───── EXTRACTED MATERIAL
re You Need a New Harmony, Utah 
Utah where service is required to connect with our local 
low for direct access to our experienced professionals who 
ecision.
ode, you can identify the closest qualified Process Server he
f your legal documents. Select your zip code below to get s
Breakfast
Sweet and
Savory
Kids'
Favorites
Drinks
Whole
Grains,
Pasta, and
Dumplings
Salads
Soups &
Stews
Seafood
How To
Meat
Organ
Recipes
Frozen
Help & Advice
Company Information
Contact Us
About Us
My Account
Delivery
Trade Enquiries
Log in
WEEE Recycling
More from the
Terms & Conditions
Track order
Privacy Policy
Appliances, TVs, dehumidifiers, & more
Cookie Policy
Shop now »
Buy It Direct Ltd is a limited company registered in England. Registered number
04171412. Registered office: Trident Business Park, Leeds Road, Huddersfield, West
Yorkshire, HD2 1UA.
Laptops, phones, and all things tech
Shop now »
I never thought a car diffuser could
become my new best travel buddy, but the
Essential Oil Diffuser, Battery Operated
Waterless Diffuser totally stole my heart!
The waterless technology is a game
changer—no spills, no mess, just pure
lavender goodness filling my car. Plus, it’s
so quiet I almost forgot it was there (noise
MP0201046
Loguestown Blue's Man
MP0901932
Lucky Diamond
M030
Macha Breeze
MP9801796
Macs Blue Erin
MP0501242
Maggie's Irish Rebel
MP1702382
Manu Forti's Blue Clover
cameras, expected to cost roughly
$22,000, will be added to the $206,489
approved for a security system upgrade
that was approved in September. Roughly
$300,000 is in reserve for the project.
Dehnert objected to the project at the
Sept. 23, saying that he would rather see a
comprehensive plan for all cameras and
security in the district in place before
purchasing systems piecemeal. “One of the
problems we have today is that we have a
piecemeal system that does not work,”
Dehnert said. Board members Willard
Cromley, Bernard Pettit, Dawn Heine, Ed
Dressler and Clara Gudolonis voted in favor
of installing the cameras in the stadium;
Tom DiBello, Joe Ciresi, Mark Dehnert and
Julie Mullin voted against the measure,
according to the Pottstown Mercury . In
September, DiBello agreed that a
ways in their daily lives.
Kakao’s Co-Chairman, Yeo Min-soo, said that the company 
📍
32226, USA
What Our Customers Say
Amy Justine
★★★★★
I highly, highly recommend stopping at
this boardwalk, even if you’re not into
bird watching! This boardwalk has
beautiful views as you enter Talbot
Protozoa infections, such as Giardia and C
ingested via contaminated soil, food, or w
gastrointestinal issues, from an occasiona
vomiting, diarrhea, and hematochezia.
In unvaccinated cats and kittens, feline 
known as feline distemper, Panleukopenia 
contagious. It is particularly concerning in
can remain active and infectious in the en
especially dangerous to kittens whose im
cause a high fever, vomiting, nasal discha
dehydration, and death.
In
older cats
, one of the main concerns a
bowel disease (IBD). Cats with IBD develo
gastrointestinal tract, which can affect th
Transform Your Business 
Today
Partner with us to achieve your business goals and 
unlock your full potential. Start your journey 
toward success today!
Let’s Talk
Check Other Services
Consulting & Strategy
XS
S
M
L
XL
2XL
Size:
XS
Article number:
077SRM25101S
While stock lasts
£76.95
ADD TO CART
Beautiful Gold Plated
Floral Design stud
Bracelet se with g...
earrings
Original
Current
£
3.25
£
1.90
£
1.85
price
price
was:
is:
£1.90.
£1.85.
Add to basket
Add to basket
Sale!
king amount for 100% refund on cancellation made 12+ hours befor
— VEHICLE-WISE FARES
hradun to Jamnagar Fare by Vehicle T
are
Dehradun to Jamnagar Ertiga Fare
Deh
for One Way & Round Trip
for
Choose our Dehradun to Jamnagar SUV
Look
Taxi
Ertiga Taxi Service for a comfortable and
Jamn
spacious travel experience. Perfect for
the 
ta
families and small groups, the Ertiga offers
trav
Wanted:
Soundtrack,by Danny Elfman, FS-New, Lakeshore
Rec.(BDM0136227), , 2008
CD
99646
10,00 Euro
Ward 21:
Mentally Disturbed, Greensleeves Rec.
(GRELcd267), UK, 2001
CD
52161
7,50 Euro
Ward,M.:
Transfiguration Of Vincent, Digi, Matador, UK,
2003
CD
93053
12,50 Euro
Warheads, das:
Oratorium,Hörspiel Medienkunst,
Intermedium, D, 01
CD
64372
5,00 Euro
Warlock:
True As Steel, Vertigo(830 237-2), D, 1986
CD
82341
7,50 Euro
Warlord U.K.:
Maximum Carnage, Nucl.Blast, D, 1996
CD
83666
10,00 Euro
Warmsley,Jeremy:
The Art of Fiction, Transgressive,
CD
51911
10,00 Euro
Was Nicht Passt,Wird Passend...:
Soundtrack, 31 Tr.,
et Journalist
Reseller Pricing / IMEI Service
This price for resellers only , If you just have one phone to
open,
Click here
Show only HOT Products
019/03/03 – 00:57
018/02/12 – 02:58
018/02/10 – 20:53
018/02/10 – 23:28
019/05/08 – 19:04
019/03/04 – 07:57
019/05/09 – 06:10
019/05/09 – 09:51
──────────
_ACTION ITEM_
Set out all of the lines above as a numbered list, skipping any blank ones.

_RESULT FOR THIS TASK_
1. re You Need a New Harmony, Utah 
2. Utah where service is required to connect with our local 
3. low for direct access to our experienced professionals who 
4. ecision.
5. ode, you can identify the closest qualified Process Server he
6. f your legal documents. Select your zip code below to get s
7. Breakfast
8. Sweet and
9. Savory
10. Kids'
11. Favorites
12. Drinks
13. Whole
14. Grains,
15. Pasta, and
16. Dumplings
17. Salads
18. Soups &
19. Stews
20. Seafood
21. How To
22. Meat
23. Organ
24. Recipes
25. Frozen
26. Help & Advice
27. Company Information
28. Contact Us
29. About Us
30. My Account
31. Delivery
32. Trade Enquiries
33. Log in
34. WEEE Recycling
35. More from the
36. Terms & Conditions
37. Track order
38. Privacy Policy
39. Appliances, TVs, dehumidifiers, & more
40. Cookie Policy
41. Shop now »
42. Buy It Direct Ltd is a limited company registered in England. Registered number
43. 04171412. Registered office: Trident Business Park, Leeds Road, Huddersfield, West
44. Yorkshire, HD2 1UA.
45. Laptops, phones, and all things tech
46. Shop now »
47. I never thought a car diffuser could
48. become my new best travel buddy, but the
49. Essential Oil Diffuser, Battery Operated
50. Waterless Diffuser totally stole my heart!
51. The waterless technology is a game
52. changer—no spills, no mess, just pure
53. lavender goodness filling my car. Plus, it’s
54. so quiet I almost forgot it was there (noise
55. MP0201046
56. Loguestown Blue's Man
57. MP0901932
58. Lucky Diamond
59. M030
60. Macha Breeze
61. MP9801796
62. Macs Blue Erin
63. MP0501242
64. Maggie's Irish Rebel
65. MP1702382
66. Manu Forti's Blue Clover
67. cameras, expected to cost roughly
68. $22,000, will be added to the $206,489
69. approved for a security system upgrade
70. that was approved in September. Roughly
71. $300,000 is in reserve for the project.
72. Dehnert objected to the project at the
73. Sept. 23, saying that he would rather see a
74. comprehensive plan for all cameras and
75. security in the district in place before
76. purchasing systems piecemeal. “One of the
77. problems we have today is that we have a
78. piecemeal system that does not work,”
79. Dehnert said. Board members Willard
80. Cromley, Bernard Pettit, Dawn Heine, Ed
81. Dressler and Clara Gudolonis voted in favor
82. of installing the cameras in the stadium;
83. Tom DiBello, Joe Ciresi, Mark Dehnert and
84. Julie Mullin voted against the measure,
85. according to the Pottstown Mercury . In
86. September, DiBello agreed that a
87. ways in their daily lives.
88. Kakao’s Co-Chairman, Yeo Min-soo, said that the company 
89. 📍
90. 32226, USA
91. What Our Customers Say
92. Amy Justine
93. ★★★★★
94. I highly, highly recommend stopping at
95. this boardwalk, even if you’re not into
96. bird watching! This boardwalk has
97. beautiful views as you enter Talbot
98. Protozoa infections, such as Giardia and C
99. ingested via contaminated soil, food, or w
100. gastrointestinal issues, from an occasiona
101. vomiting, diarrhea, and hematochezia.
102. In unvaccinated cats and kittens, feline 
103. known as feline distemper, Panleukopenia 
104. contagious. It is particularly concerning in
105. can remain active and infectious in the en
106. especially dangerous to kittens whose im
107. cause a high fever, vomiting, nasal discha
108. dehydration, and death.
109. In
110. older cats
111. , one of the main concerns a
112. bowel disease (IBD). Cats with IBD develo
113. gastrointestinal tract, which can affect th
114. Transform Your Business 
115. Today
116. Partner with us to achieve your business goals and 
117. unlock your full potential. Start your journey 
118. toward success today!
119. Let’s Talk
120. Check Other Services
121. Consulting & Strategy
122. XS
123. S
124. M
125. L
126. XL
127. 2XL
128. Size:
129. XS
130. Article number:
131. 077SRM25101S
132. While stock lasts
133. £76.95
134. ADD TO CART
135. Beautiful Gold Plated
136. Floral Design stud
137. Bracelet se with g...
138. earrings
139. Original
140. Current
141. £
142. 3.25
143. £
144. 1.90
145. £
146. 1.85
147. price
148. price
149. was:
150. is:
151. £1.90.
152. £1.85.
153. Add to basket
154. Add to basket
155. Sale!
156. king amount for 100% refund on cancellation made 12+ hours befor
157. — VEHICLE-WISE FARES
158. hradun to Jamnagar Fare by Vehicle T
159. are
160. Dehradun to Jamnagar Ertiga Fare
161. Deh
162. for One Way & Round Trip
163. for
164. Choose our Dehradun to Jamnagar SUV
165. Look
166. Taxi
167. Ertiga Taxi Service for a comfortable and
168. Jamn
169. spacious travel experience. Perfect for
170. the 
171. ta
172. families and small groups, the Ertiga offers
173. trav
174. Wanted:
175. Soundtrack,by Danny Elfman, FS-New, Lakeshore
176. Rec.(BDM0136227), , 2008
177. CD
178. 99646
179. 10,00 Euro
180. Ward 21:
181. Mentally Disturbed, Greensleeves Rec.
182. (GRELcd267), UK, 2001
183. CD
184. 52161
185. 7,50 Euro
186. Ward,M.:
187. Transfiguration Of Vincent, Digi, Matador, UK,
188. 2003
189. CD
190. 93053
191. 12,50 Euro
192. Warheads, das:
193. Oratorium,Hörspiel Medienkunst,
194. Intermedium, D, 01
195. CD
196. 64372
197. 5,00 Euro
198. Warlock:
199. True As Steel, Vertigo(830 237-2), D, 1986
200. CD
201. 82341
202. 7,50 Euro
203. Warlord U.K.:
204. Maximum Carnage, Nucl.Blast, D, 1996
205. CD
206. 83666
207. 10,00 Euro
208. Warmsley,Jeremy:
209. The Art of Fiction, Transgressive,
210. CD
211. 51911
212. 10,00 Euro
213. Was Nicht Passt,Wird Passend...:
214. Soundtrack, 31 Tr.,
215. et Journalist
216. Reseller Pricing / IMEI Service
217. This price for resellers only , If you just have one phone to
218. open,
219. Click here
220. Show only HOT Products
221. 019/03/03 – 00:57
222. 018/02/12 – 02:58
223. 018/02/10 – 20:53
224. 018/02/10 – 23:28
225. 019/05/08 – 19:04
226. 019/03/04 – 07:57
227. 019/05/09 – 06:10
228. 019/05/09 – 09:51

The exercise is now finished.